Vitiligo is a skin condition that causes a loss of the brown pigmentation from areas of the skin, resulting in irregular white patches. These areas do not feel any different from other parts of the skin, they are merely affected by loss of pigmentation. Although vitiligo primarily affects the skin, it can also occur anywhere that pigmentation occurs, including hair and sometimes even eyes.

Who is at risk of vitiligo?

Vitiligo affects about one out of every hundred people in the United States, and may appear at any age. The condition can affect people of all races and ethnicities. It is believed that vitiligo occurs when immune cells destroy the cells which produce brown pigment, called melanocytes. This is thought to be an autoimmune problem, but the exact causes are unknown. It also may be linked to heredity factors, as there is an increased rate in the condition among some families.

What are the symptoms of vitiligo?

Patches of lighter-colored or white skin appear any place on the body. Some people with vitiligo develop a few patches, while others are affected in large parts of the skin area. The edges of the patches are well-defined, but irregular. There are generally not any other symptoms of the condition, and people affected otherwise feel completely healthy.

The medical community recognizes two types of vitiligo. Segmental vitiligo (also called unilateral) appears on just one segment of the body, such as a leg or the face, or just one eyebrow or patch of hair. This type often begins at an early age, may progress for a year or so and then stop.

The second type is called Non-segmental vitiligo (also called bilateral or generalized).
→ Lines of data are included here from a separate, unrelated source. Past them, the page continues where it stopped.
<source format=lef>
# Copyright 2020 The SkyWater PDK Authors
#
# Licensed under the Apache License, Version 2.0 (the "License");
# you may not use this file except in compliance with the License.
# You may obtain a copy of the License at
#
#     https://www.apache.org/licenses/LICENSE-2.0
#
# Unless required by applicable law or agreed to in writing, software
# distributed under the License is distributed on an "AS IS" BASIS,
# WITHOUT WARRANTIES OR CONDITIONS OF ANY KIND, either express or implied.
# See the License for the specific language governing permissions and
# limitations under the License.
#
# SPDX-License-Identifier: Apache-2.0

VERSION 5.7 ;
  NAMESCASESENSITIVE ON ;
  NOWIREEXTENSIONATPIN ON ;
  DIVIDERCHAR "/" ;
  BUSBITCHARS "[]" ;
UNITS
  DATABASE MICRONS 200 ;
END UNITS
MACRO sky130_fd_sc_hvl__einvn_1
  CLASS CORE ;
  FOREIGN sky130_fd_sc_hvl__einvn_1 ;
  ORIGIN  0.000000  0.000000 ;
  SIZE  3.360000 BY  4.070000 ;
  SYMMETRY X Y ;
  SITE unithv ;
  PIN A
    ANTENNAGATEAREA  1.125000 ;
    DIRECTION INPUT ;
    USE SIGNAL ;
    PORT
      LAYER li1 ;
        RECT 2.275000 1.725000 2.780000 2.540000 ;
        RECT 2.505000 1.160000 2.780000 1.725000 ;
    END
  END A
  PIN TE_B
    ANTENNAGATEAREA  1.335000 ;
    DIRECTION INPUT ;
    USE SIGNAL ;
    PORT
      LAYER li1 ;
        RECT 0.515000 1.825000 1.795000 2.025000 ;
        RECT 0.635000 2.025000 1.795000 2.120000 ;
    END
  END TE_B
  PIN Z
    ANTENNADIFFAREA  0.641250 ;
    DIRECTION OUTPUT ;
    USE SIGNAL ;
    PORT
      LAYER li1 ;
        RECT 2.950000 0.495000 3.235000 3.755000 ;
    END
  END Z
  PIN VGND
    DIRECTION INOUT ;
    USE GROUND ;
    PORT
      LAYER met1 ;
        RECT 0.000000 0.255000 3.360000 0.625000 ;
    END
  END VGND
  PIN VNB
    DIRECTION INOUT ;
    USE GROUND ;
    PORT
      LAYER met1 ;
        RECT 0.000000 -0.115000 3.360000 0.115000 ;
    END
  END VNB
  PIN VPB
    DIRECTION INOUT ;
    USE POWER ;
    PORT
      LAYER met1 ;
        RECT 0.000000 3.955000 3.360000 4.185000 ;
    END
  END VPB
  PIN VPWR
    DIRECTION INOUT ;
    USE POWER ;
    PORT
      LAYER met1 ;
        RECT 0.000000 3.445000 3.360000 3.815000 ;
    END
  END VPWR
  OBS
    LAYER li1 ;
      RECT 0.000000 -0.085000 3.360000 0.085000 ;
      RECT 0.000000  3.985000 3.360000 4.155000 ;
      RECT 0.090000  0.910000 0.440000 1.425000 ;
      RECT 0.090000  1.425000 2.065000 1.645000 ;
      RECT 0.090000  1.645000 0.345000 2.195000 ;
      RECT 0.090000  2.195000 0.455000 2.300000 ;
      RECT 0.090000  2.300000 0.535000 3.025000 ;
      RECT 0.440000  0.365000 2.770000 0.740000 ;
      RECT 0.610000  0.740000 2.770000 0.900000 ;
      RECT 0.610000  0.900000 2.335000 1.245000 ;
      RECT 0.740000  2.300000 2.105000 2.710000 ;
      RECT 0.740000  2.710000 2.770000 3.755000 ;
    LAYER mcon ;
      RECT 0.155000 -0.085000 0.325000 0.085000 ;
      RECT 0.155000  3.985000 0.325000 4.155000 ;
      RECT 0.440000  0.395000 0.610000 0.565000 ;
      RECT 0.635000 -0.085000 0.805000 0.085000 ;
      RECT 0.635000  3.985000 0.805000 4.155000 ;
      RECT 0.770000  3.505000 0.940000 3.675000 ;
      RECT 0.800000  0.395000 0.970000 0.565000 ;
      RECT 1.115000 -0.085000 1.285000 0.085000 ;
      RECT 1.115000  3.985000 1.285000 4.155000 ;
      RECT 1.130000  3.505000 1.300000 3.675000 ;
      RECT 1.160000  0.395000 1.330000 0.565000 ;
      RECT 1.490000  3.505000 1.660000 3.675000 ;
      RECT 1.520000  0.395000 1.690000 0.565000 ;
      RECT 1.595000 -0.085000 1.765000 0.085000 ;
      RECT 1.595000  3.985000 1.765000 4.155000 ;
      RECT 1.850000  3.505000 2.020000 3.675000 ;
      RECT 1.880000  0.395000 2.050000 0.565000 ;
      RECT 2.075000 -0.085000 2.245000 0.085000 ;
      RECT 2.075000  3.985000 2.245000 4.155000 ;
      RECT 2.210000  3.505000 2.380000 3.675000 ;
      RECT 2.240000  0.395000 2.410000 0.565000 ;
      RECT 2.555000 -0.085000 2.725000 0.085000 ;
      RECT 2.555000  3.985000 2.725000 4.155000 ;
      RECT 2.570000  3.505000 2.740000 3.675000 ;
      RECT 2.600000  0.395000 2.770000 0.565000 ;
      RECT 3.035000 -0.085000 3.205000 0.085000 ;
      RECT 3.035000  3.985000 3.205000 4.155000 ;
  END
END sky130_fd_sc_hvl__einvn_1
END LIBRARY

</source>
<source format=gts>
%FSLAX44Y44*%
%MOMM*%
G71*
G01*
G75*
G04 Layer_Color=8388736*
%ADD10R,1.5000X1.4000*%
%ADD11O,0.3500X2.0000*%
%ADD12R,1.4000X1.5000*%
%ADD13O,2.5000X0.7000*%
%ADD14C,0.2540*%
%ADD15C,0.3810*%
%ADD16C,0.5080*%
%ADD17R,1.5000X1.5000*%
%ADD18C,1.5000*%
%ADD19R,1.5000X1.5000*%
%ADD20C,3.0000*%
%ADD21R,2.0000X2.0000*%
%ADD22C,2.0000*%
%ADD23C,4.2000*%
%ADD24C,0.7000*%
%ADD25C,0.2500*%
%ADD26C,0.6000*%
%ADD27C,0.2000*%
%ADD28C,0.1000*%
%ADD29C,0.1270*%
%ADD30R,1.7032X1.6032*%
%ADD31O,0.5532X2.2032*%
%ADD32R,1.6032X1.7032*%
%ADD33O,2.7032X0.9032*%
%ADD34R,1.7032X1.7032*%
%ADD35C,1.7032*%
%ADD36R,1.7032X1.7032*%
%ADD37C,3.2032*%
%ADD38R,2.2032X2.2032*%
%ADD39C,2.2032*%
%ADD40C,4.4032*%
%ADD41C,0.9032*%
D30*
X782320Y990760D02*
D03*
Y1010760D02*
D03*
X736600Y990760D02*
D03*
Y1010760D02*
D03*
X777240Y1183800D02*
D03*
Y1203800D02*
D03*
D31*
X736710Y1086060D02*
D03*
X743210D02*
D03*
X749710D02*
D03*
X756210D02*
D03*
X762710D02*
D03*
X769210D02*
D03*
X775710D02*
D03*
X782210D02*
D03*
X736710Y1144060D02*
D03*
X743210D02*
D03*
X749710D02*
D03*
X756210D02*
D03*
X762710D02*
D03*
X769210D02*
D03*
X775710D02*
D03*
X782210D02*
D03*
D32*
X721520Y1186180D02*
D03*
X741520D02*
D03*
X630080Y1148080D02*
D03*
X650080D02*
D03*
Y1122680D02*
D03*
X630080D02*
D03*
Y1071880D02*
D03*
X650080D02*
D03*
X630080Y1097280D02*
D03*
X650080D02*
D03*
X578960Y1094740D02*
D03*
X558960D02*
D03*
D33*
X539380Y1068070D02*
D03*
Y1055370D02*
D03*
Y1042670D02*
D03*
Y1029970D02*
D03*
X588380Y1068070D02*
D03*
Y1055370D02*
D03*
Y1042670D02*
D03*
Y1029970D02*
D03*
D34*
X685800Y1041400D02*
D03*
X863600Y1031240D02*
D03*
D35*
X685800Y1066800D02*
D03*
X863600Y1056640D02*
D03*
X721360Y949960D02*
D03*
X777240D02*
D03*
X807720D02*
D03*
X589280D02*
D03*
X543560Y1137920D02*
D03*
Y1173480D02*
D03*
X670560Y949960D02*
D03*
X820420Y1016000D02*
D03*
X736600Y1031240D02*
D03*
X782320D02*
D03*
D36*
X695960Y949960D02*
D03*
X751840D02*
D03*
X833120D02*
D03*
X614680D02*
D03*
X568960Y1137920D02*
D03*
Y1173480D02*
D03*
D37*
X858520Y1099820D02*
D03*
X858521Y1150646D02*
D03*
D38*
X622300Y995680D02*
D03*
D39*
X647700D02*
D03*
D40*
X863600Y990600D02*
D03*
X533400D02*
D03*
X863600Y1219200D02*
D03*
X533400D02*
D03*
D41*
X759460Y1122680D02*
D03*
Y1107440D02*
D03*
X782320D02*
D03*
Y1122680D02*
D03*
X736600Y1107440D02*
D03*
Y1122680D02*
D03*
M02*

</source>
This is the most common type, appearing on both sides of the body; for example, both hands or both knees. It often begins on the fingertips or feet, or around the eyes or mouth. Pigmentation loss tends to expand and be more noticeable, and can occur in a start-and-stop pattern throughout a person’s lifetime.

Vitiligo is not contagious, nor is it life-threatening. However, because it is so visible, it can be very life-altering. Many people with the condition develop low self-esteem and even serious depression. It is a chronic condition, meaning that most people who develop vitiligo have it for life; therefore it is important to develop coping strategies.
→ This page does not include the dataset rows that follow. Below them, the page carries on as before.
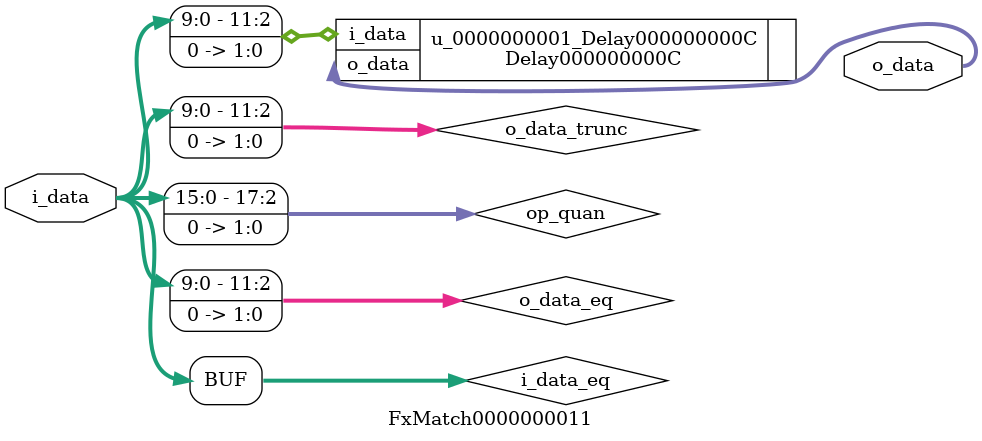
<source format=v>
 module FxMatch0000000011 (
     i_data, o_data
 );
 input wire [16-1:0] i_data;     // Input data
 output wire [12-1:0] o_data;   // Output data
 //
 wire [16-1:0] i_data_eq;
 assign i_data_eq = i_data;
 wire [12-1:0] o_data_eq;
 // Quantization Stage
 // Pad extra LSB bits with 0
 wire [18-1:0] op_quan; // Quantization output
 assign op_quan = {i_data_eq, {2{1'b0}}};
 // Overflow Stage
 // Overflow protection
 assign o_data_eq = op_quan[12-1:0];
 wire [12-1:0] o_data_trunc;
 assign o_data_trunc = o_data_eq;
Delay000000000C  u_0000000001_Delay000000000C(.i_data(o_data_trunc), .o_data(o_data));
 endmodule

</source>
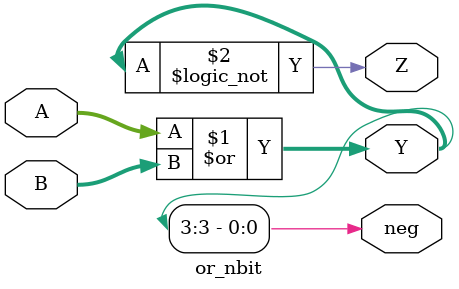
<source format=sv>
module or_nbit #(parameter N = 4) (
    input logic [N-1:0] A, B,
    output logic [N-1:0] Y,
    output logic Z, neg
);
    assign Y = A | B;
    assign Z = (Y == 0);
    assign neg = Y[N-1];
endmodule

</source>
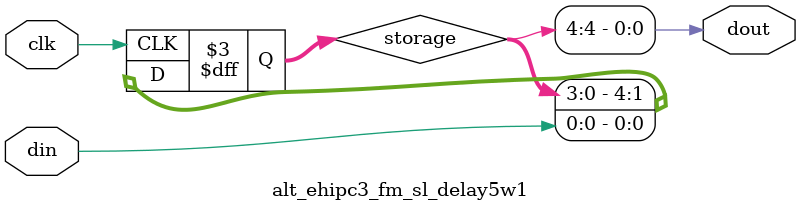
<source format=v>



`timescale 1ps/1ps


module alt_ehipc3_fm_sl_delay5w1 #(
    parameter SIM_EMULATE = 1'b0
) (
    input clk,
    input [0:0] din,
    output [0:0] dout
);

localparam WIDTH = 1;
localparam LATENCY = 5;

reg [WIDTH*LATENCY-1:0] storage = {(WIDTH*LATENCY){1'b0}} /* synthesis preserve */;
always @(posedge clk) begin
	storage <= {storage [WIDTH*(LATENCY-1)-1:0],din};
end
assign dout = storage [WIDTH*LATENCY-1:WIDTH*(LATENCY-1)];
endmodule

`ifdef QUESTA_INTEL_OEM
`pragma questa_oem_00 "iNcmQeM5R+2wXyQcrIvK9Aed2O3DNv4QGFTpmcaGURS3nf96+gCegtWg50e6rleWE64VT4+790Ghs95mog/VHoEYybDIGn5EoWfqpEPzBOW06ogVsMbRm79acU6L09a0INNw7swJhWgHQdzl07TrCbOuFN5j/YV4soVomm30RbpyPicKqaC/jMGdl00awWTRKYI/LlUWB2031x5qz4fwVbhj6DvZKYVLlQLmylj6M7t3v6t7VeatKvpJE0BTFnleswT1mmWO/Wm5dF4GpI+fEryX4/MpMLKjHkPsOYUHVUMf1UvMB42I6Y2ImQnJZapuarBhBzHw1K1qiatvoiJtHOkbYbwRfxktUFys1a+G1TXDw7BX+J/5hXvqAKkROnLTLwnmyc3vfUefepKc+lmQElP1f3czzig8LhBVLuWSROdL8+iUNNl5QF1IXOghlMOTRKkDEGAbdrv90WFO4vAfhWGw9scNE3aQlgrv/RBrll4orIyZTij42HQigWGu4OqMLesGcTPGTz5frkSqqNSHUZxrBSUDOAoWc6CbjQs/P1uui6lC+zRp1KuQLKtI81FWFQd/04pe/Bz4dXPV3IFimR+xxhvzo0LAvMnIFwjOtj+zEPfy+di1SQQoO19JD2HQ+bt2EqedyvaHptn5rQTL/uqcA7MYiEm02b4WJkptHQYhgxLM/xUTXnNDhQXn1oMNy7zTzKl8n8HULhbDOg3q/JeQJLaTvAjjJZdR67YMQTgUbmMDP7PgrHn/TDWkxA+svsOzp4Ynau37RSjHdqQ2B8MHuz4ulN9qz3A0UGY2VoSLob4XERhT3BYr9XONrrQ8XlBFFcnImbtokh4eqD5B466n04AY0xfhmZ4D+sQzN+K3E0T6aYksGYb4jLOHUKlcTOL8wdPQk+0/nNhAQBuCUj26yaYPDbWbd89sn+ecIHBMliktu4ueLiB0YBH1815RXCa7SrnMnB2xKbadhjAC05x57XY618mLuG8S88M6Ruupp/sMnXhsUCLX+qYREiCI"
`endif
</source>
How can vitiligo be treated?

A dermatologist will perform a physical exam and review your medical history, including that of your family. A patient may also need a blood test to check thyroid problems, as many people with vitiligo also have an autoimmune thyroid disease. Vitiligo is difficult to treat, and some people choose not to treat it, as the only symptom is the loss of skin color in affected areas.

Some medicines that can be used to treat vitiligo include cortisteroid creams or ointments; immunosuppressant creams or ointments, such as Elidel and Protopic; or topical drugs such as Oxsoralen. Phototherapy, a procedure which exposes the skin to ultraviolet light, can also be successful in treating vitiligo and reducing the pigmentation noticeability. This treatment works best on the face, and is least effective on the hands and feet.
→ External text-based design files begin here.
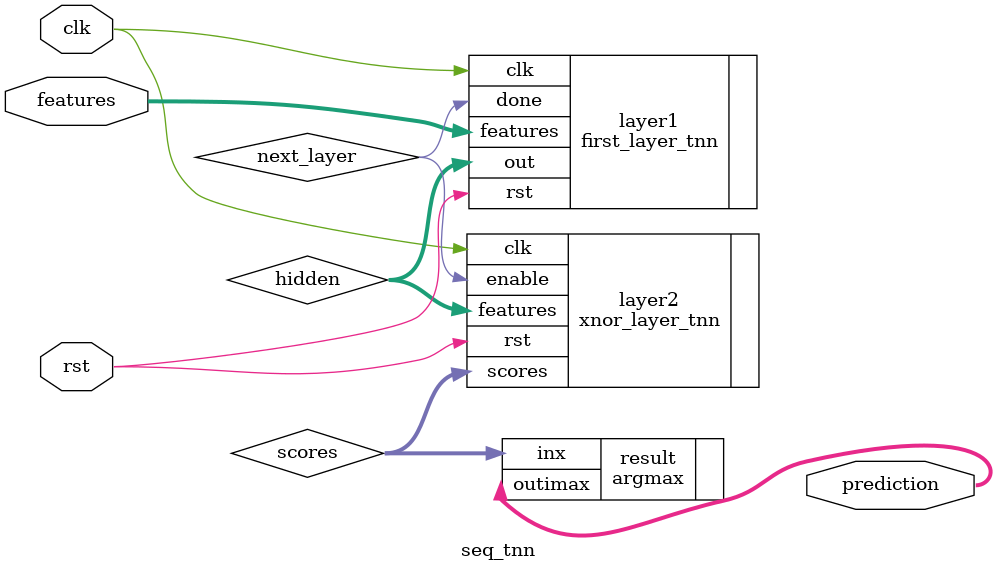
<source format=v>
module seq_tnn #(
  parameter FEAT_CNT = 4,
  parameter FEAT_BITS = 4,
  parameter HIDDEN_CNT = 4,
  parameter CLASS_CNT = 4,
  // First layer weights
  parameter [HIDDEN_CNT*FEAT_CNT-1:0] SPARSE_VALS = 0,
  parameter [HIDDEN_CNT*FEAT_CNT-1:0] MASK = 0,
  parameter [8*HIDDEN_CNT-1:0] NONZERO_CNT = 0,
  // CSR of weight martix
  parameter [((CLASS_CNT+1)*8)-1:0] ROW_PTRS = 40'h0403020100, // Column of non-zeros // Start indices per row
  parameter [7:0] NONZERO_TOTAL = ROW_PTRS[CLASS_CNT*8+:8],
  parameter [NONZERO_TOTAL-1:0] SPARSE_VALS2 = 0,  // Bits of not-zeroes
  parameter [(8*NONZERO_TOTAL)-1:0] COL_INDICES = 0 // Column of non-zeros
  ) (
  input clk,
  input rst,
  input [FEAT_CNT*FEAT_BITS-1:0] features,
  output [$clog2(CLASS_CNT)-1:0] prediction
  );

  
  localparam [(CLASS_CNT*8)-1:0] ROW_DELTA = ROW_PTRS[8+:CLASS_CNT*8] - ROW_PTRS[0+:CLASS_CNT*8];
  localparam [7:0] MAXLEN = maximum(ROW_DELTA);
  localparam SCORE_BITS = $clog2(MAXLEN+1)+2;

function [7:0] maximum(input [CLASS_CNT*8-1:0] vec);
   reg [7:0] max_val;
   reg [7:0] pval;
   integer i;
   begin
      max_val = vec[7:0];
      for(i = 1; i < CLASS_CNT; i = i + 1) begin
        pval = vec[i*8+:8];
        max_val = pval>max_val?pval:max_val;
      end
      maximum=max_val;
   end
endfunction

  wire [HIDDEN_CNT-1:0] hidden;
  wire next_layer;
  wire [SCORE_BITS*CLASS_CNT-1:0] scores;

  genvar i;

  first_layer_tnn #(.FEAT_CNT(FEAT_CNT),.FEAT_BITS(FEAT_BITS),.HIDDEN_CNT(HIDDEN_CNT),
    .SPARSE_VALS(SPARSE_VALS),
    .MASK(MASK),
    .NONZERO_CNT(NONZERO_CNT)
  ) layer1 (
    .clk(clk),
    .rst(rst),
    .features(features),
    .out(hidden),
    .done(next_layer)
  );

 xnor_layer_tnn #(.HIDDEN_CNT(HIDDEN_CNT),.CLASS_CNT(CLASS_CNT),
    .SPARSE_VALS(SPARSE_VALS2),
    .COL_INDICES(COL_INDICES),
    .ROW_PTRS(ROW_PTRS),
    .ROW_DELTA(ROW_DELTA),
    .MAXLEN(MAXLEN),
    .SUM_BITS(SCORE_BITS-2)
 ) layer2 (
    .clk(clk),
    .rst(rst),
    .enable(next_layer),
    .features(hidden),
    .scores(scores)
 );
  
  argmax #(.SIZE(CLASS_CNT),.INDEX_BITS($clog2(CLASS_CNT)),.BITS(SCORE_BITS)) result (
     .inx(scores),
     .outimax(prediction)
  );

endmodule

</source>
Many people with vitiligo simply choose to use skin dyes, self tanners or cosmetics to mask the affected areas. Some herbal remedies such as vitamins and ginkgo biloba have been found to possibly help restore skin color and stop vitiligo from worsening.

In very severe cases, when other treatment options fail to work, surgery such as skin grafts may be an option. Skin grafts can also move normally pigmented skin to areas where there is pigment loss. This should only be considered for adults whose vitiligo has been stable for at least six months and who do not scar easily. Surgery can be effective for 90-95 percent of patients.

In all cases, it is important to know that skin without pigmentation is at greater risk for sun damage. Avoiding sun exposure and always using a broad-spectrum, high SPF sunscreen should be regular practices for people affected by vitiligo.